Dizaines de milliers de militants des Frères musulmans mobilisés

L'armée égyptienne a déroulé des fils de fer barbelés autour de la caserne où se trouve le président Mohamed Morsi, ont indiqué des témoins. Un correspondant de l'agence Reuters a également vu des militaires prendre position aux abords de la mosquée Babaa Adaoueya.

Des blindés et des véhicules de transport de troupes ont été déployés autour du site où se tient le principal rassemblement des partisans du chef de l'Etat pour les empêcher de marcher vers le palais présidentiel, ont encore déclaré ces témoins.

Selon le correspondant de Reuters, plusieurs dizaines de milliers de militants des Frères musulmans se sont réunis aux abords de la mosquée Babaa Adaoueya pour réclamer le respect de l'ordre constitutionnel.

Dans un communiqué, l'armée nie vouloir s'en prendre à eux et assure qu'elle ne fait que sécuriser la zone. "L'armée égyptienne appartient à tous les Egyptiens", a ajouté l'état-major.

Interdiction de quitter l'Egypte

Par ailleurs, le président Mohamed Morsi et plusieurs dirigeants des Frères musulmans ont été interdits de quitter l'Egypte. Cette mesure a été décidée dans le cadre d'une enquête sur une affaire d'évasion de prison en 2011. Un conseiller de Morsi a dénoncé un coup d'Etat.

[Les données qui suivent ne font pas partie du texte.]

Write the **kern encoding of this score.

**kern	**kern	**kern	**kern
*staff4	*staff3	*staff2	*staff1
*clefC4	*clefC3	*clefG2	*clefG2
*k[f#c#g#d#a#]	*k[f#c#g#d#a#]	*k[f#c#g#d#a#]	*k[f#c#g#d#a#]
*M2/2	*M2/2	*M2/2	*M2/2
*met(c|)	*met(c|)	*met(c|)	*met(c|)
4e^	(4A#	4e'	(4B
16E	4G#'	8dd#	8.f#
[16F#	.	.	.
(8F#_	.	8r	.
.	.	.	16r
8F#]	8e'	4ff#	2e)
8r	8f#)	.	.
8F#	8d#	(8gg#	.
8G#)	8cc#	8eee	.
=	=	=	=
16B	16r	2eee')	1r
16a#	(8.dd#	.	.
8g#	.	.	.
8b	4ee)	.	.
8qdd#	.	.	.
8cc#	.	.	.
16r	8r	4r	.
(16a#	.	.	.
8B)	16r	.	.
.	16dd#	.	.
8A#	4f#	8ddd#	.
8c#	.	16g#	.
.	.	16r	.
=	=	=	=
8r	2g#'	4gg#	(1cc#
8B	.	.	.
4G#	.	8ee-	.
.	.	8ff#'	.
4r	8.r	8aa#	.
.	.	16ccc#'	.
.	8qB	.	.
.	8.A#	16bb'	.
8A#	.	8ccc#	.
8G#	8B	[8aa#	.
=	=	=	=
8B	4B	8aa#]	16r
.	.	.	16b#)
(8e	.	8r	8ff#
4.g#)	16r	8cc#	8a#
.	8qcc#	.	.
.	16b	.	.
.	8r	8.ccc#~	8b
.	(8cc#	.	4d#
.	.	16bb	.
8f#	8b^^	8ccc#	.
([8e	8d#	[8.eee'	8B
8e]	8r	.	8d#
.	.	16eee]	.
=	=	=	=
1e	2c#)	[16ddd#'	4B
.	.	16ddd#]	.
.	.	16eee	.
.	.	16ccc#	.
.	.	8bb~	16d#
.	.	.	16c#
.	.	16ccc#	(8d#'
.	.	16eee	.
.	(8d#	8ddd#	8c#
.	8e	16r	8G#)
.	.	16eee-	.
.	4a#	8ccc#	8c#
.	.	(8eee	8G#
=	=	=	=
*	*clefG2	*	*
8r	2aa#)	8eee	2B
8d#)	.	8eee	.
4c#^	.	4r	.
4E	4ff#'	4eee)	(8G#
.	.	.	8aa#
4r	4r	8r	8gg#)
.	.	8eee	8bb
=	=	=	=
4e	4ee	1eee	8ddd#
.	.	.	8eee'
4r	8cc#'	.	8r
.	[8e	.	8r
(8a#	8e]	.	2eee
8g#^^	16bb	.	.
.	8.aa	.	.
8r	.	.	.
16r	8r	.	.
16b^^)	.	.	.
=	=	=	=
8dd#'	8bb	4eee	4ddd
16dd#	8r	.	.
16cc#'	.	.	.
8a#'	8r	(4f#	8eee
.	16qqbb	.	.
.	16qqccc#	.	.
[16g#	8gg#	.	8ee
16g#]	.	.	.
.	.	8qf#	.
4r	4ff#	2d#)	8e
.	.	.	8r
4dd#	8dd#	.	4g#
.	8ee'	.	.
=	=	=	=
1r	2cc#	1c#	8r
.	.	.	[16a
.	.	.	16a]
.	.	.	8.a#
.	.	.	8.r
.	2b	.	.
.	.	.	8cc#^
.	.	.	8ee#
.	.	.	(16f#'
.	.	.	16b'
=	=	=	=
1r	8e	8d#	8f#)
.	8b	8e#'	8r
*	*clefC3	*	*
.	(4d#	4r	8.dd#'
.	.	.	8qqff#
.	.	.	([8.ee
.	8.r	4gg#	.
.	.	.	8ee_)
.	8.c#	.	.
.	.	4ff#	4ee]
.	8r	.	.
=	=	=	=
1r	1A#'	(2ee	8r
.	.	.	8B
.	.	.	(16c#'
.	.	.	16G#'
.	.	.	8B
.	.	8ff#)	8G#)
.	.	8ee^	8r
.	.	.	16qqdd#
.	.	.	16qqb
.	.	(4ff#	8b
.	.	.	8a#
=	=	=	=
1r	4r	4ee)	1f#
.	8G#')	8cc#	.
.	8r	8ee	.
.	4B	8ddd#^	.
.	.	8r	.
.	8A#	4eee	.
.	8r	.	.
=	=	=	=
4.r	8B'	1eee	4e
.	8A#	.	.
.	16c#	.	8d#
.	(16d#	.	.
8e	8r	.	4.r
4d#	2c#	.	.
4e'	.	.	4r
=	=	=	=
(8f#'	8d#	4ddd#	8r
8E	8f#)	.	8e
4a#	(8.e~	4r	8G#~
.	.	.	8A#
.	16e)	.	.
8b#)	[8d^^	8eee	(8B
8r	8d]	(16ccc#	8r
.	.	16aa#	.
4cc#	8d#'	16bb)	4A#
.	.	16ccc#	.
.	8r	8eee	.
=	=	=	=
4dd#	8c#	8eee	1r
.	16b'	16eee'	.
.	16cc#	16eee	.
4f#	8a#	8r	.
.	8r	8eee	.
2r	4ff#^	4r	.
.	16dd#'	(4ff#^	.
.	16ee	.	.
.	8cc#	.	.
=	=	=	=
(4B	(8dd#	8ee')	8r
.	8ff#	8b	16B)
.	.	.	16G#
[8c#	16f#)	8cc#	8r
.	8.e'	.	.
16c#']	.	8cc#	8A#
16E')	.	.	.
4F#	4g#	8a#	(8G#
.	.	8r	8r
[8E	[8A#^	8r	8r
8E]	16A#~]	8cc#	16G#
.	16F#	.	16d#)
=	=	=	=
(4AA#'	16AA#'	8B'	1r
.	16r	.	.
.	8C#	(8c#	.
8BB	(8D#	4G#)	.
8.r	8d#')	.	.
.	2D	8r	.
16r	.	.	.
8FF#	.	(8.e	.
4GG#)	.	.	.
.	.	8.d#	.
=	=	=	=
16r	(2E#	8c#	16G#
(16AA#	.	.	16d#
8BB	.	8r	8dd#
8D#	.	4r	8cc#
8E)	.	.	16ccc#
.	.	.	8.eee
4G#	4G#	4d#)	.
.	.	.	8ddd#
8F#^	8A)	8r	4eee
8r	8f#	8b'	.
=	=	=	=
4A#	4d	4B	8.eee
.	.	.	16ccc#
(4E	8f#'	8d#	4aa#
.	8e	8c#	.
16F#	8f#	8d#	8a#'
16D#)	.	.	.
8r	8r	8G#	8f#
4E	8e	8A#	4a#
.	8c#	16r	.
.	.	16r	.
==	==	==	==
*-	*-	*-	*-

"Tous les suspects impliqués dans l'affaire des évasions de la prison de Wadi Natroun en 2011, dont le président Mohamed Morsi et plusieurs dirigeants des Frères musulmans, sont sous le coup d'une interdiction de quitter le territoire conformément à une décision de hauts responsables de la sécurité", a déclaré une source au sein des services de sécurité.

Des responsables à l'aéroport du Caire ont confirmé avoir reçu l'ordre d'empêcher les responsables islamistes, dont le Guide suprême de la puissante confrérie Mohammed Badie et son "numéro 2" Khairat al-Chater, de voyager.

Fin de l'ultimatum

Ces mesures interviennent alors que vient d'expirer un ultimatum de l'armée qui avait donné lundi 48 heures à M. Morsi pour se plier "aux revendications du peuple" dont une partie participe depuis dimanche à des manifestations monstres réclamant son départ.